PROMPT ▸
Output exactly the lines below, starting with the line that has "e sosiaalisen median" and going on through the line that has "siasi asetuksista ja", both included, and no other lines.
[Opening RECORD SET section]
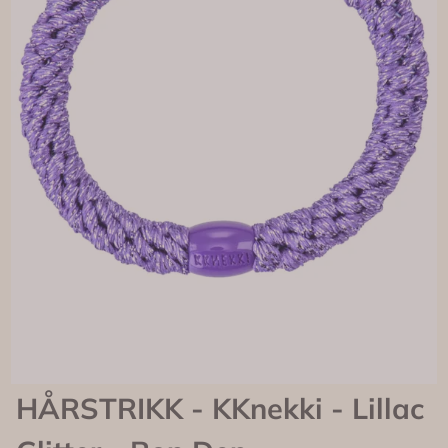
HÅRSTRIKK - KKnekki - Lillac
[Closing RECORD SET section]
[Opening RECORD SET section]
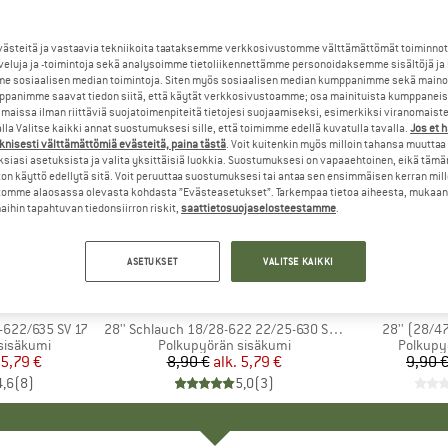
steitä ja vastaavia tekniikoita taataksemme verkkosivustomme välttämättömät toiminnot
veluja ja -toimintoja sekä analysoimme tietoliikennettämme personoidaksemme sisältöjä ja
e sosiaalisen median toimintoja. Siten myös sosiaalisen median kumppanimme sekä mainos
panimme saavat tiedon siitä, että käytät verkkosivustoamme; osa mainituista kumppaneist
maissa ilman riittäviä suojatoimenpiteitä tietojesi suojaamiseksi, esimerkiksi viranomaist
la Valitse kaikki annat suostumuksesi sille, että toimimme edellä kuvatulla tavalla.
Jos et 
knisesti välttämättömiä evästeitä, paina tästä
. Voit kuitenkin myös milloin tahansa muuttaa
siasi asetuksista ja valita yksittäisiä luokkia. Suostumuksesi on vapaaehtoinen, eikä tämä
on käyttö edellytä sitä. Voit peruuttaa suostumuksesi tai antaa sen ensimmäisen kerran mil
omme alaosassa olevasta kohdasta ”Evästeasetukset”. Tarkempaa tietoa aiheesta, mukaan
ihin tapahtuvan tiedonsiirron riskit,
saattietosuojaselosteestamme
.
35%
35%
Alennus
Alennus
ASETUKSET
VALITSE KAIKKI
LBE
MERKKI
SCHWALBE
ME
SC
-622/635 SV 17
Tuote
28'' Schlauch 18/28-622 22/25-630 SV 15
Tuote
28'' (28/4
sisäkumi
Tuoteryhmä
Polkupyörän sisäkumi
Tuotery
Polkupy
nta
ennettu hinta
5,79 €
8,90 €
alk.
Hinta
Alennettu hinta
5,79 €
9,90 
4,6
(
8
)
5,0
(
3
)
[Closing RECORD SET section]
RESPONSE AREA ▸
e sosiaalisen median toimintoja. Siten myös sosiaalisen median kumppanimme sekä mainos
panimme saavat tiedon siitä, että käytät verkkosivustoamme; osa mainituista kumppaneist
maissa ilman riittäviä suojatoimenpiteitä tietojesi suojaamiseksi, esimerkiksi viranomaist
la Valitse kaikki annat suostumuksesi sille, että toimimme edellä kuvatulla tavalla.
Jos et 
knisesti välttämättömiä evästeitä, paina tästä
. Voit kuitenkin myös milloin tahansa muuttaa
siasi asetuksista ja valita yksittäisiä luokkia. Suostumuksesi on vapaaehtoinen, eikä tämä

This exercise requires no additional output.